--- USING THE INFORMATION ---
[1] Print the passage below on AI regulation in insurance word for word, starting with "State insurance regulators, coordinated" and going on through "and Security (FACTS).".
[2] Proceed with the passage below on AI regulation in insurance, picking up after its last sentence.

--- DOCUMENT SEGMENT ---
= Beginning of Section =
Since January 2024, artificial intelligence (AI) and machine learning (ML) have become integral across the insurance value chain, from underwriting and claims to customer engagement and fraud detection. With more than 70% of U.S. insurers now using or planning to use AI/ML, regulators have accelerated action to ensure industry modernization does not compromise consumer protection or fairness.
State insurance regulators, coordinated through the NAIC’s Innovation, Cybersecurity and Technology Committee and its Big Data and AI Working Group, continue to lead in crafting principles and oversight grounded in the core tenets of Fairness, Accountability, Compliance, Transparency and Security (FACTS).
Key pillars of the 2025 regulatory landscape
1. NAIC’s 2025 road map: Cementing state oversight
The NAIC’s “Securing Tomorrow” agenda underscores protection of state-based regulation and welcomes AI as a 2025 priority. It calls for enhancing board-engagement, global coordination and insurance-market integrity through AI governance.
= End of Section =
--- DATA PROVIDED ---
= Beginning of Section =
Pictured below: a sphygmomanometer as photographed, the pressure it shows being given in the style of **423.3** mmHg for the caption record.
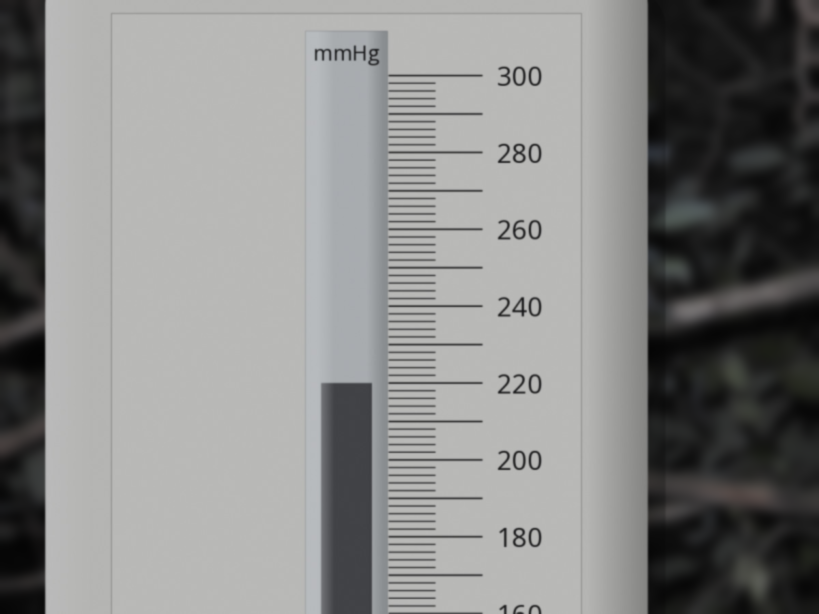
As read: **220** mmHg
= End of Section =
= Beginning of Section =
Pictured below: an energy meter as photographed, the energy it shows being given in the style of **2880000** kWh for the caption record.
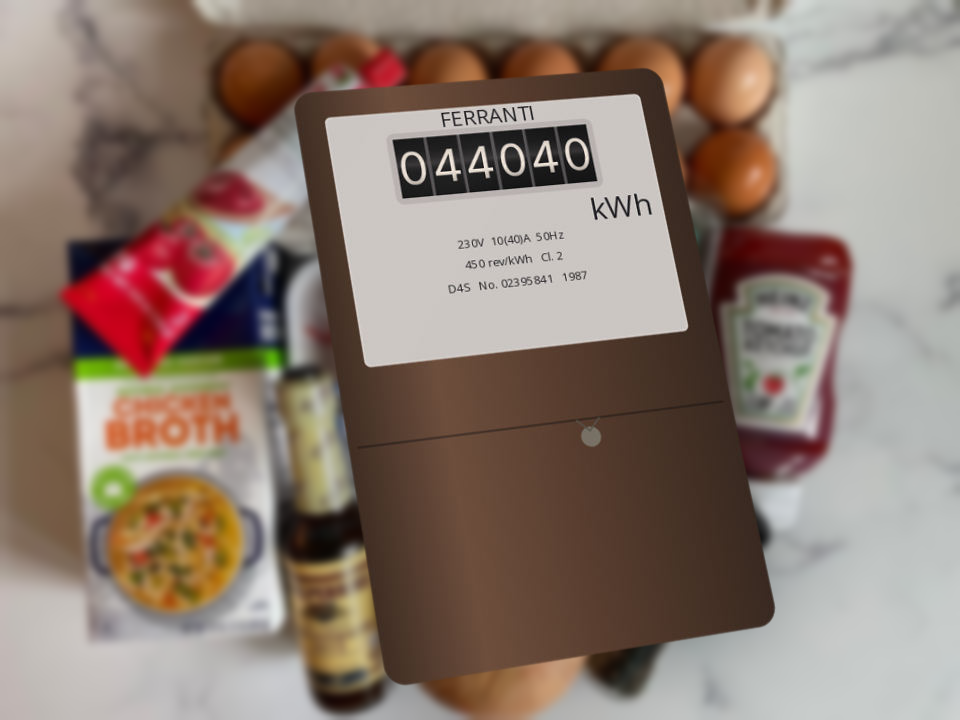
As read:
= End of Section =
--- ANSWERS BELOW ---
[1]
State insurance regulators, coordinated through the NAIC’s Innovation, Cybersecurity and Technology Committee and its Big Data and AI Working Group, continue to lead in crafting principles and oversight grounded in the core tenets of Fairness, Accountability, Compliance, Transparency and Security (FACTS).

[2]
2. FACTS: NAIC’s AI principles (Adopted 2020)
The FACTS central doctrine remains current policy, emphasizing:
- Fairness and Ethics: Avoiding bias based on protected attributes
- Accountability: Documenting decision paths and executive oversight
- Compliance: Adherence to all applicable state and federal laws
- Transparency: Informing consumers and examiners how AI systems work
- Safety and Robustness: Strong data, cyber and model management practices
Although not statutorily binding, FACTS continues to underpin state expectations for responsible AI deployment.
NAIC Model Bulletin (December 2023): Implementation as of 2025
In December 2023, NAIC adopted the model bulletin titled “Use of Artificial Intelligence Systems by Insurers” recommending mandatory adoption of a documented AI Systems (AIS) Program aligned with FACTS.
As of June 2025:
- 24 states have fully adopted the model bulletin with minimal changes, now the de facto national standard.ii
- Four additional states have adopted similar guidelines and standards.
Include (NAIC summary):
- A written AIS Program approved by senior management and board
- A governance structure with clear roles, escalation paths and independence
- Consumer notice obligations when AI influences decisions
- Risk management controls appropriate to system risk (bias testing, drift detection, transparency)
- Third party AI management policies, including audit rights and vendor diligence
- Preparedness to support regulatory exam and investigation inquiries (documentation, testing, protocols)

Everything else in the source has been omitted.